Petitioner has failed to make out a case of grave abuse or excess of


jurisdiction in respondents' calling and holding of a stockholders'
meeting for the election of directors as authorized by the Memorandum
of the President * * (to the PCGG) dated June 26, 1986, particularly,
where as in this case, the government can, through its designated
directors, properly exercise control and management over what appear
to be properties and assets owned and belonging to the government
itself and over which the persons who appear in this case on behalf of
BASECO have failed to show any right or even any shareholding in said
corporation.

It must however be emphasized that the conduct of the PCGG nominees in the
BASECO Board in the management of the company's affairs should henceforth be
guided and governed by the norms herein laid down.
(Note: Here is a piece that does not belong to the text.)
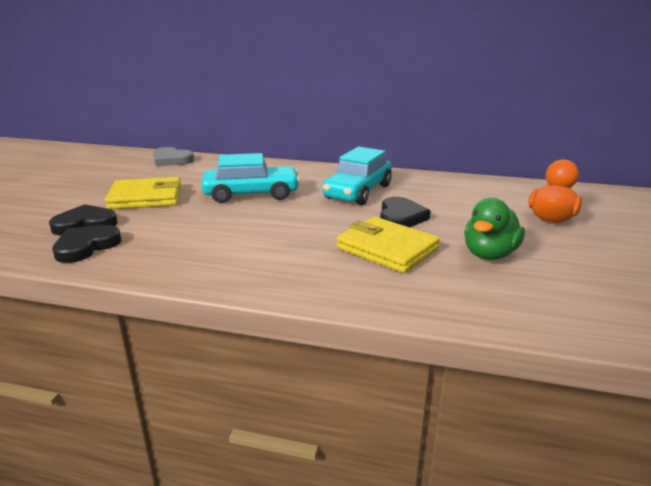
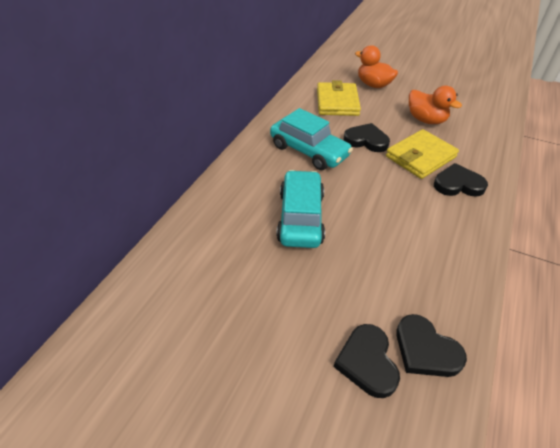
camera: 80 degrees left, 20 degrees up
yellow wallet [105,177,181,209] -> yellow wallet moved to [317,80,361,116]
grey heart [153,147,194,166] -> none
green duck [464,198,525,260] -> orange duck [409,86,462,124]
none -> black heart [434,163,488,197]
They should never for a
moment allow themselves to forget that they are conservators, not owners of the
business; they are fiduciaries, trustees, of whom the highest degree of diligence and
rectitude is, in the premises, required.

25. No Sufficient Showing of Other Irregularities

As to the other irregularities complained of by BASECO, i.e., the cancellation or


revision, and the execution of certain contracts, inclusive of the termination of the
employment of some of its executives, 119 this Court cannot, in the present state of
the evidence on record, pass upon them. It is not necessary to do so. The issues
arising therefrom may and will be left for initial determination in the appropriate
action. But the Court will state that absent any showing of any important cause
therefor, it will not normally substitute its judgment for that of the PCGG in these
individual transactions. It is clear however, that as things now stand, the petitioner
cannot be said to have established the correctness of its submission that the acts of
the PCGG in question were done without or in excess of its powers, or with grave
abuse of discretion.

WHEREFORE, the petition is dismissed. The temporary restraining order issued on


October 14, 1986 is lifted.

Yap, Fernan, Paras, Gancayco and Sarmiento, JJ., concur.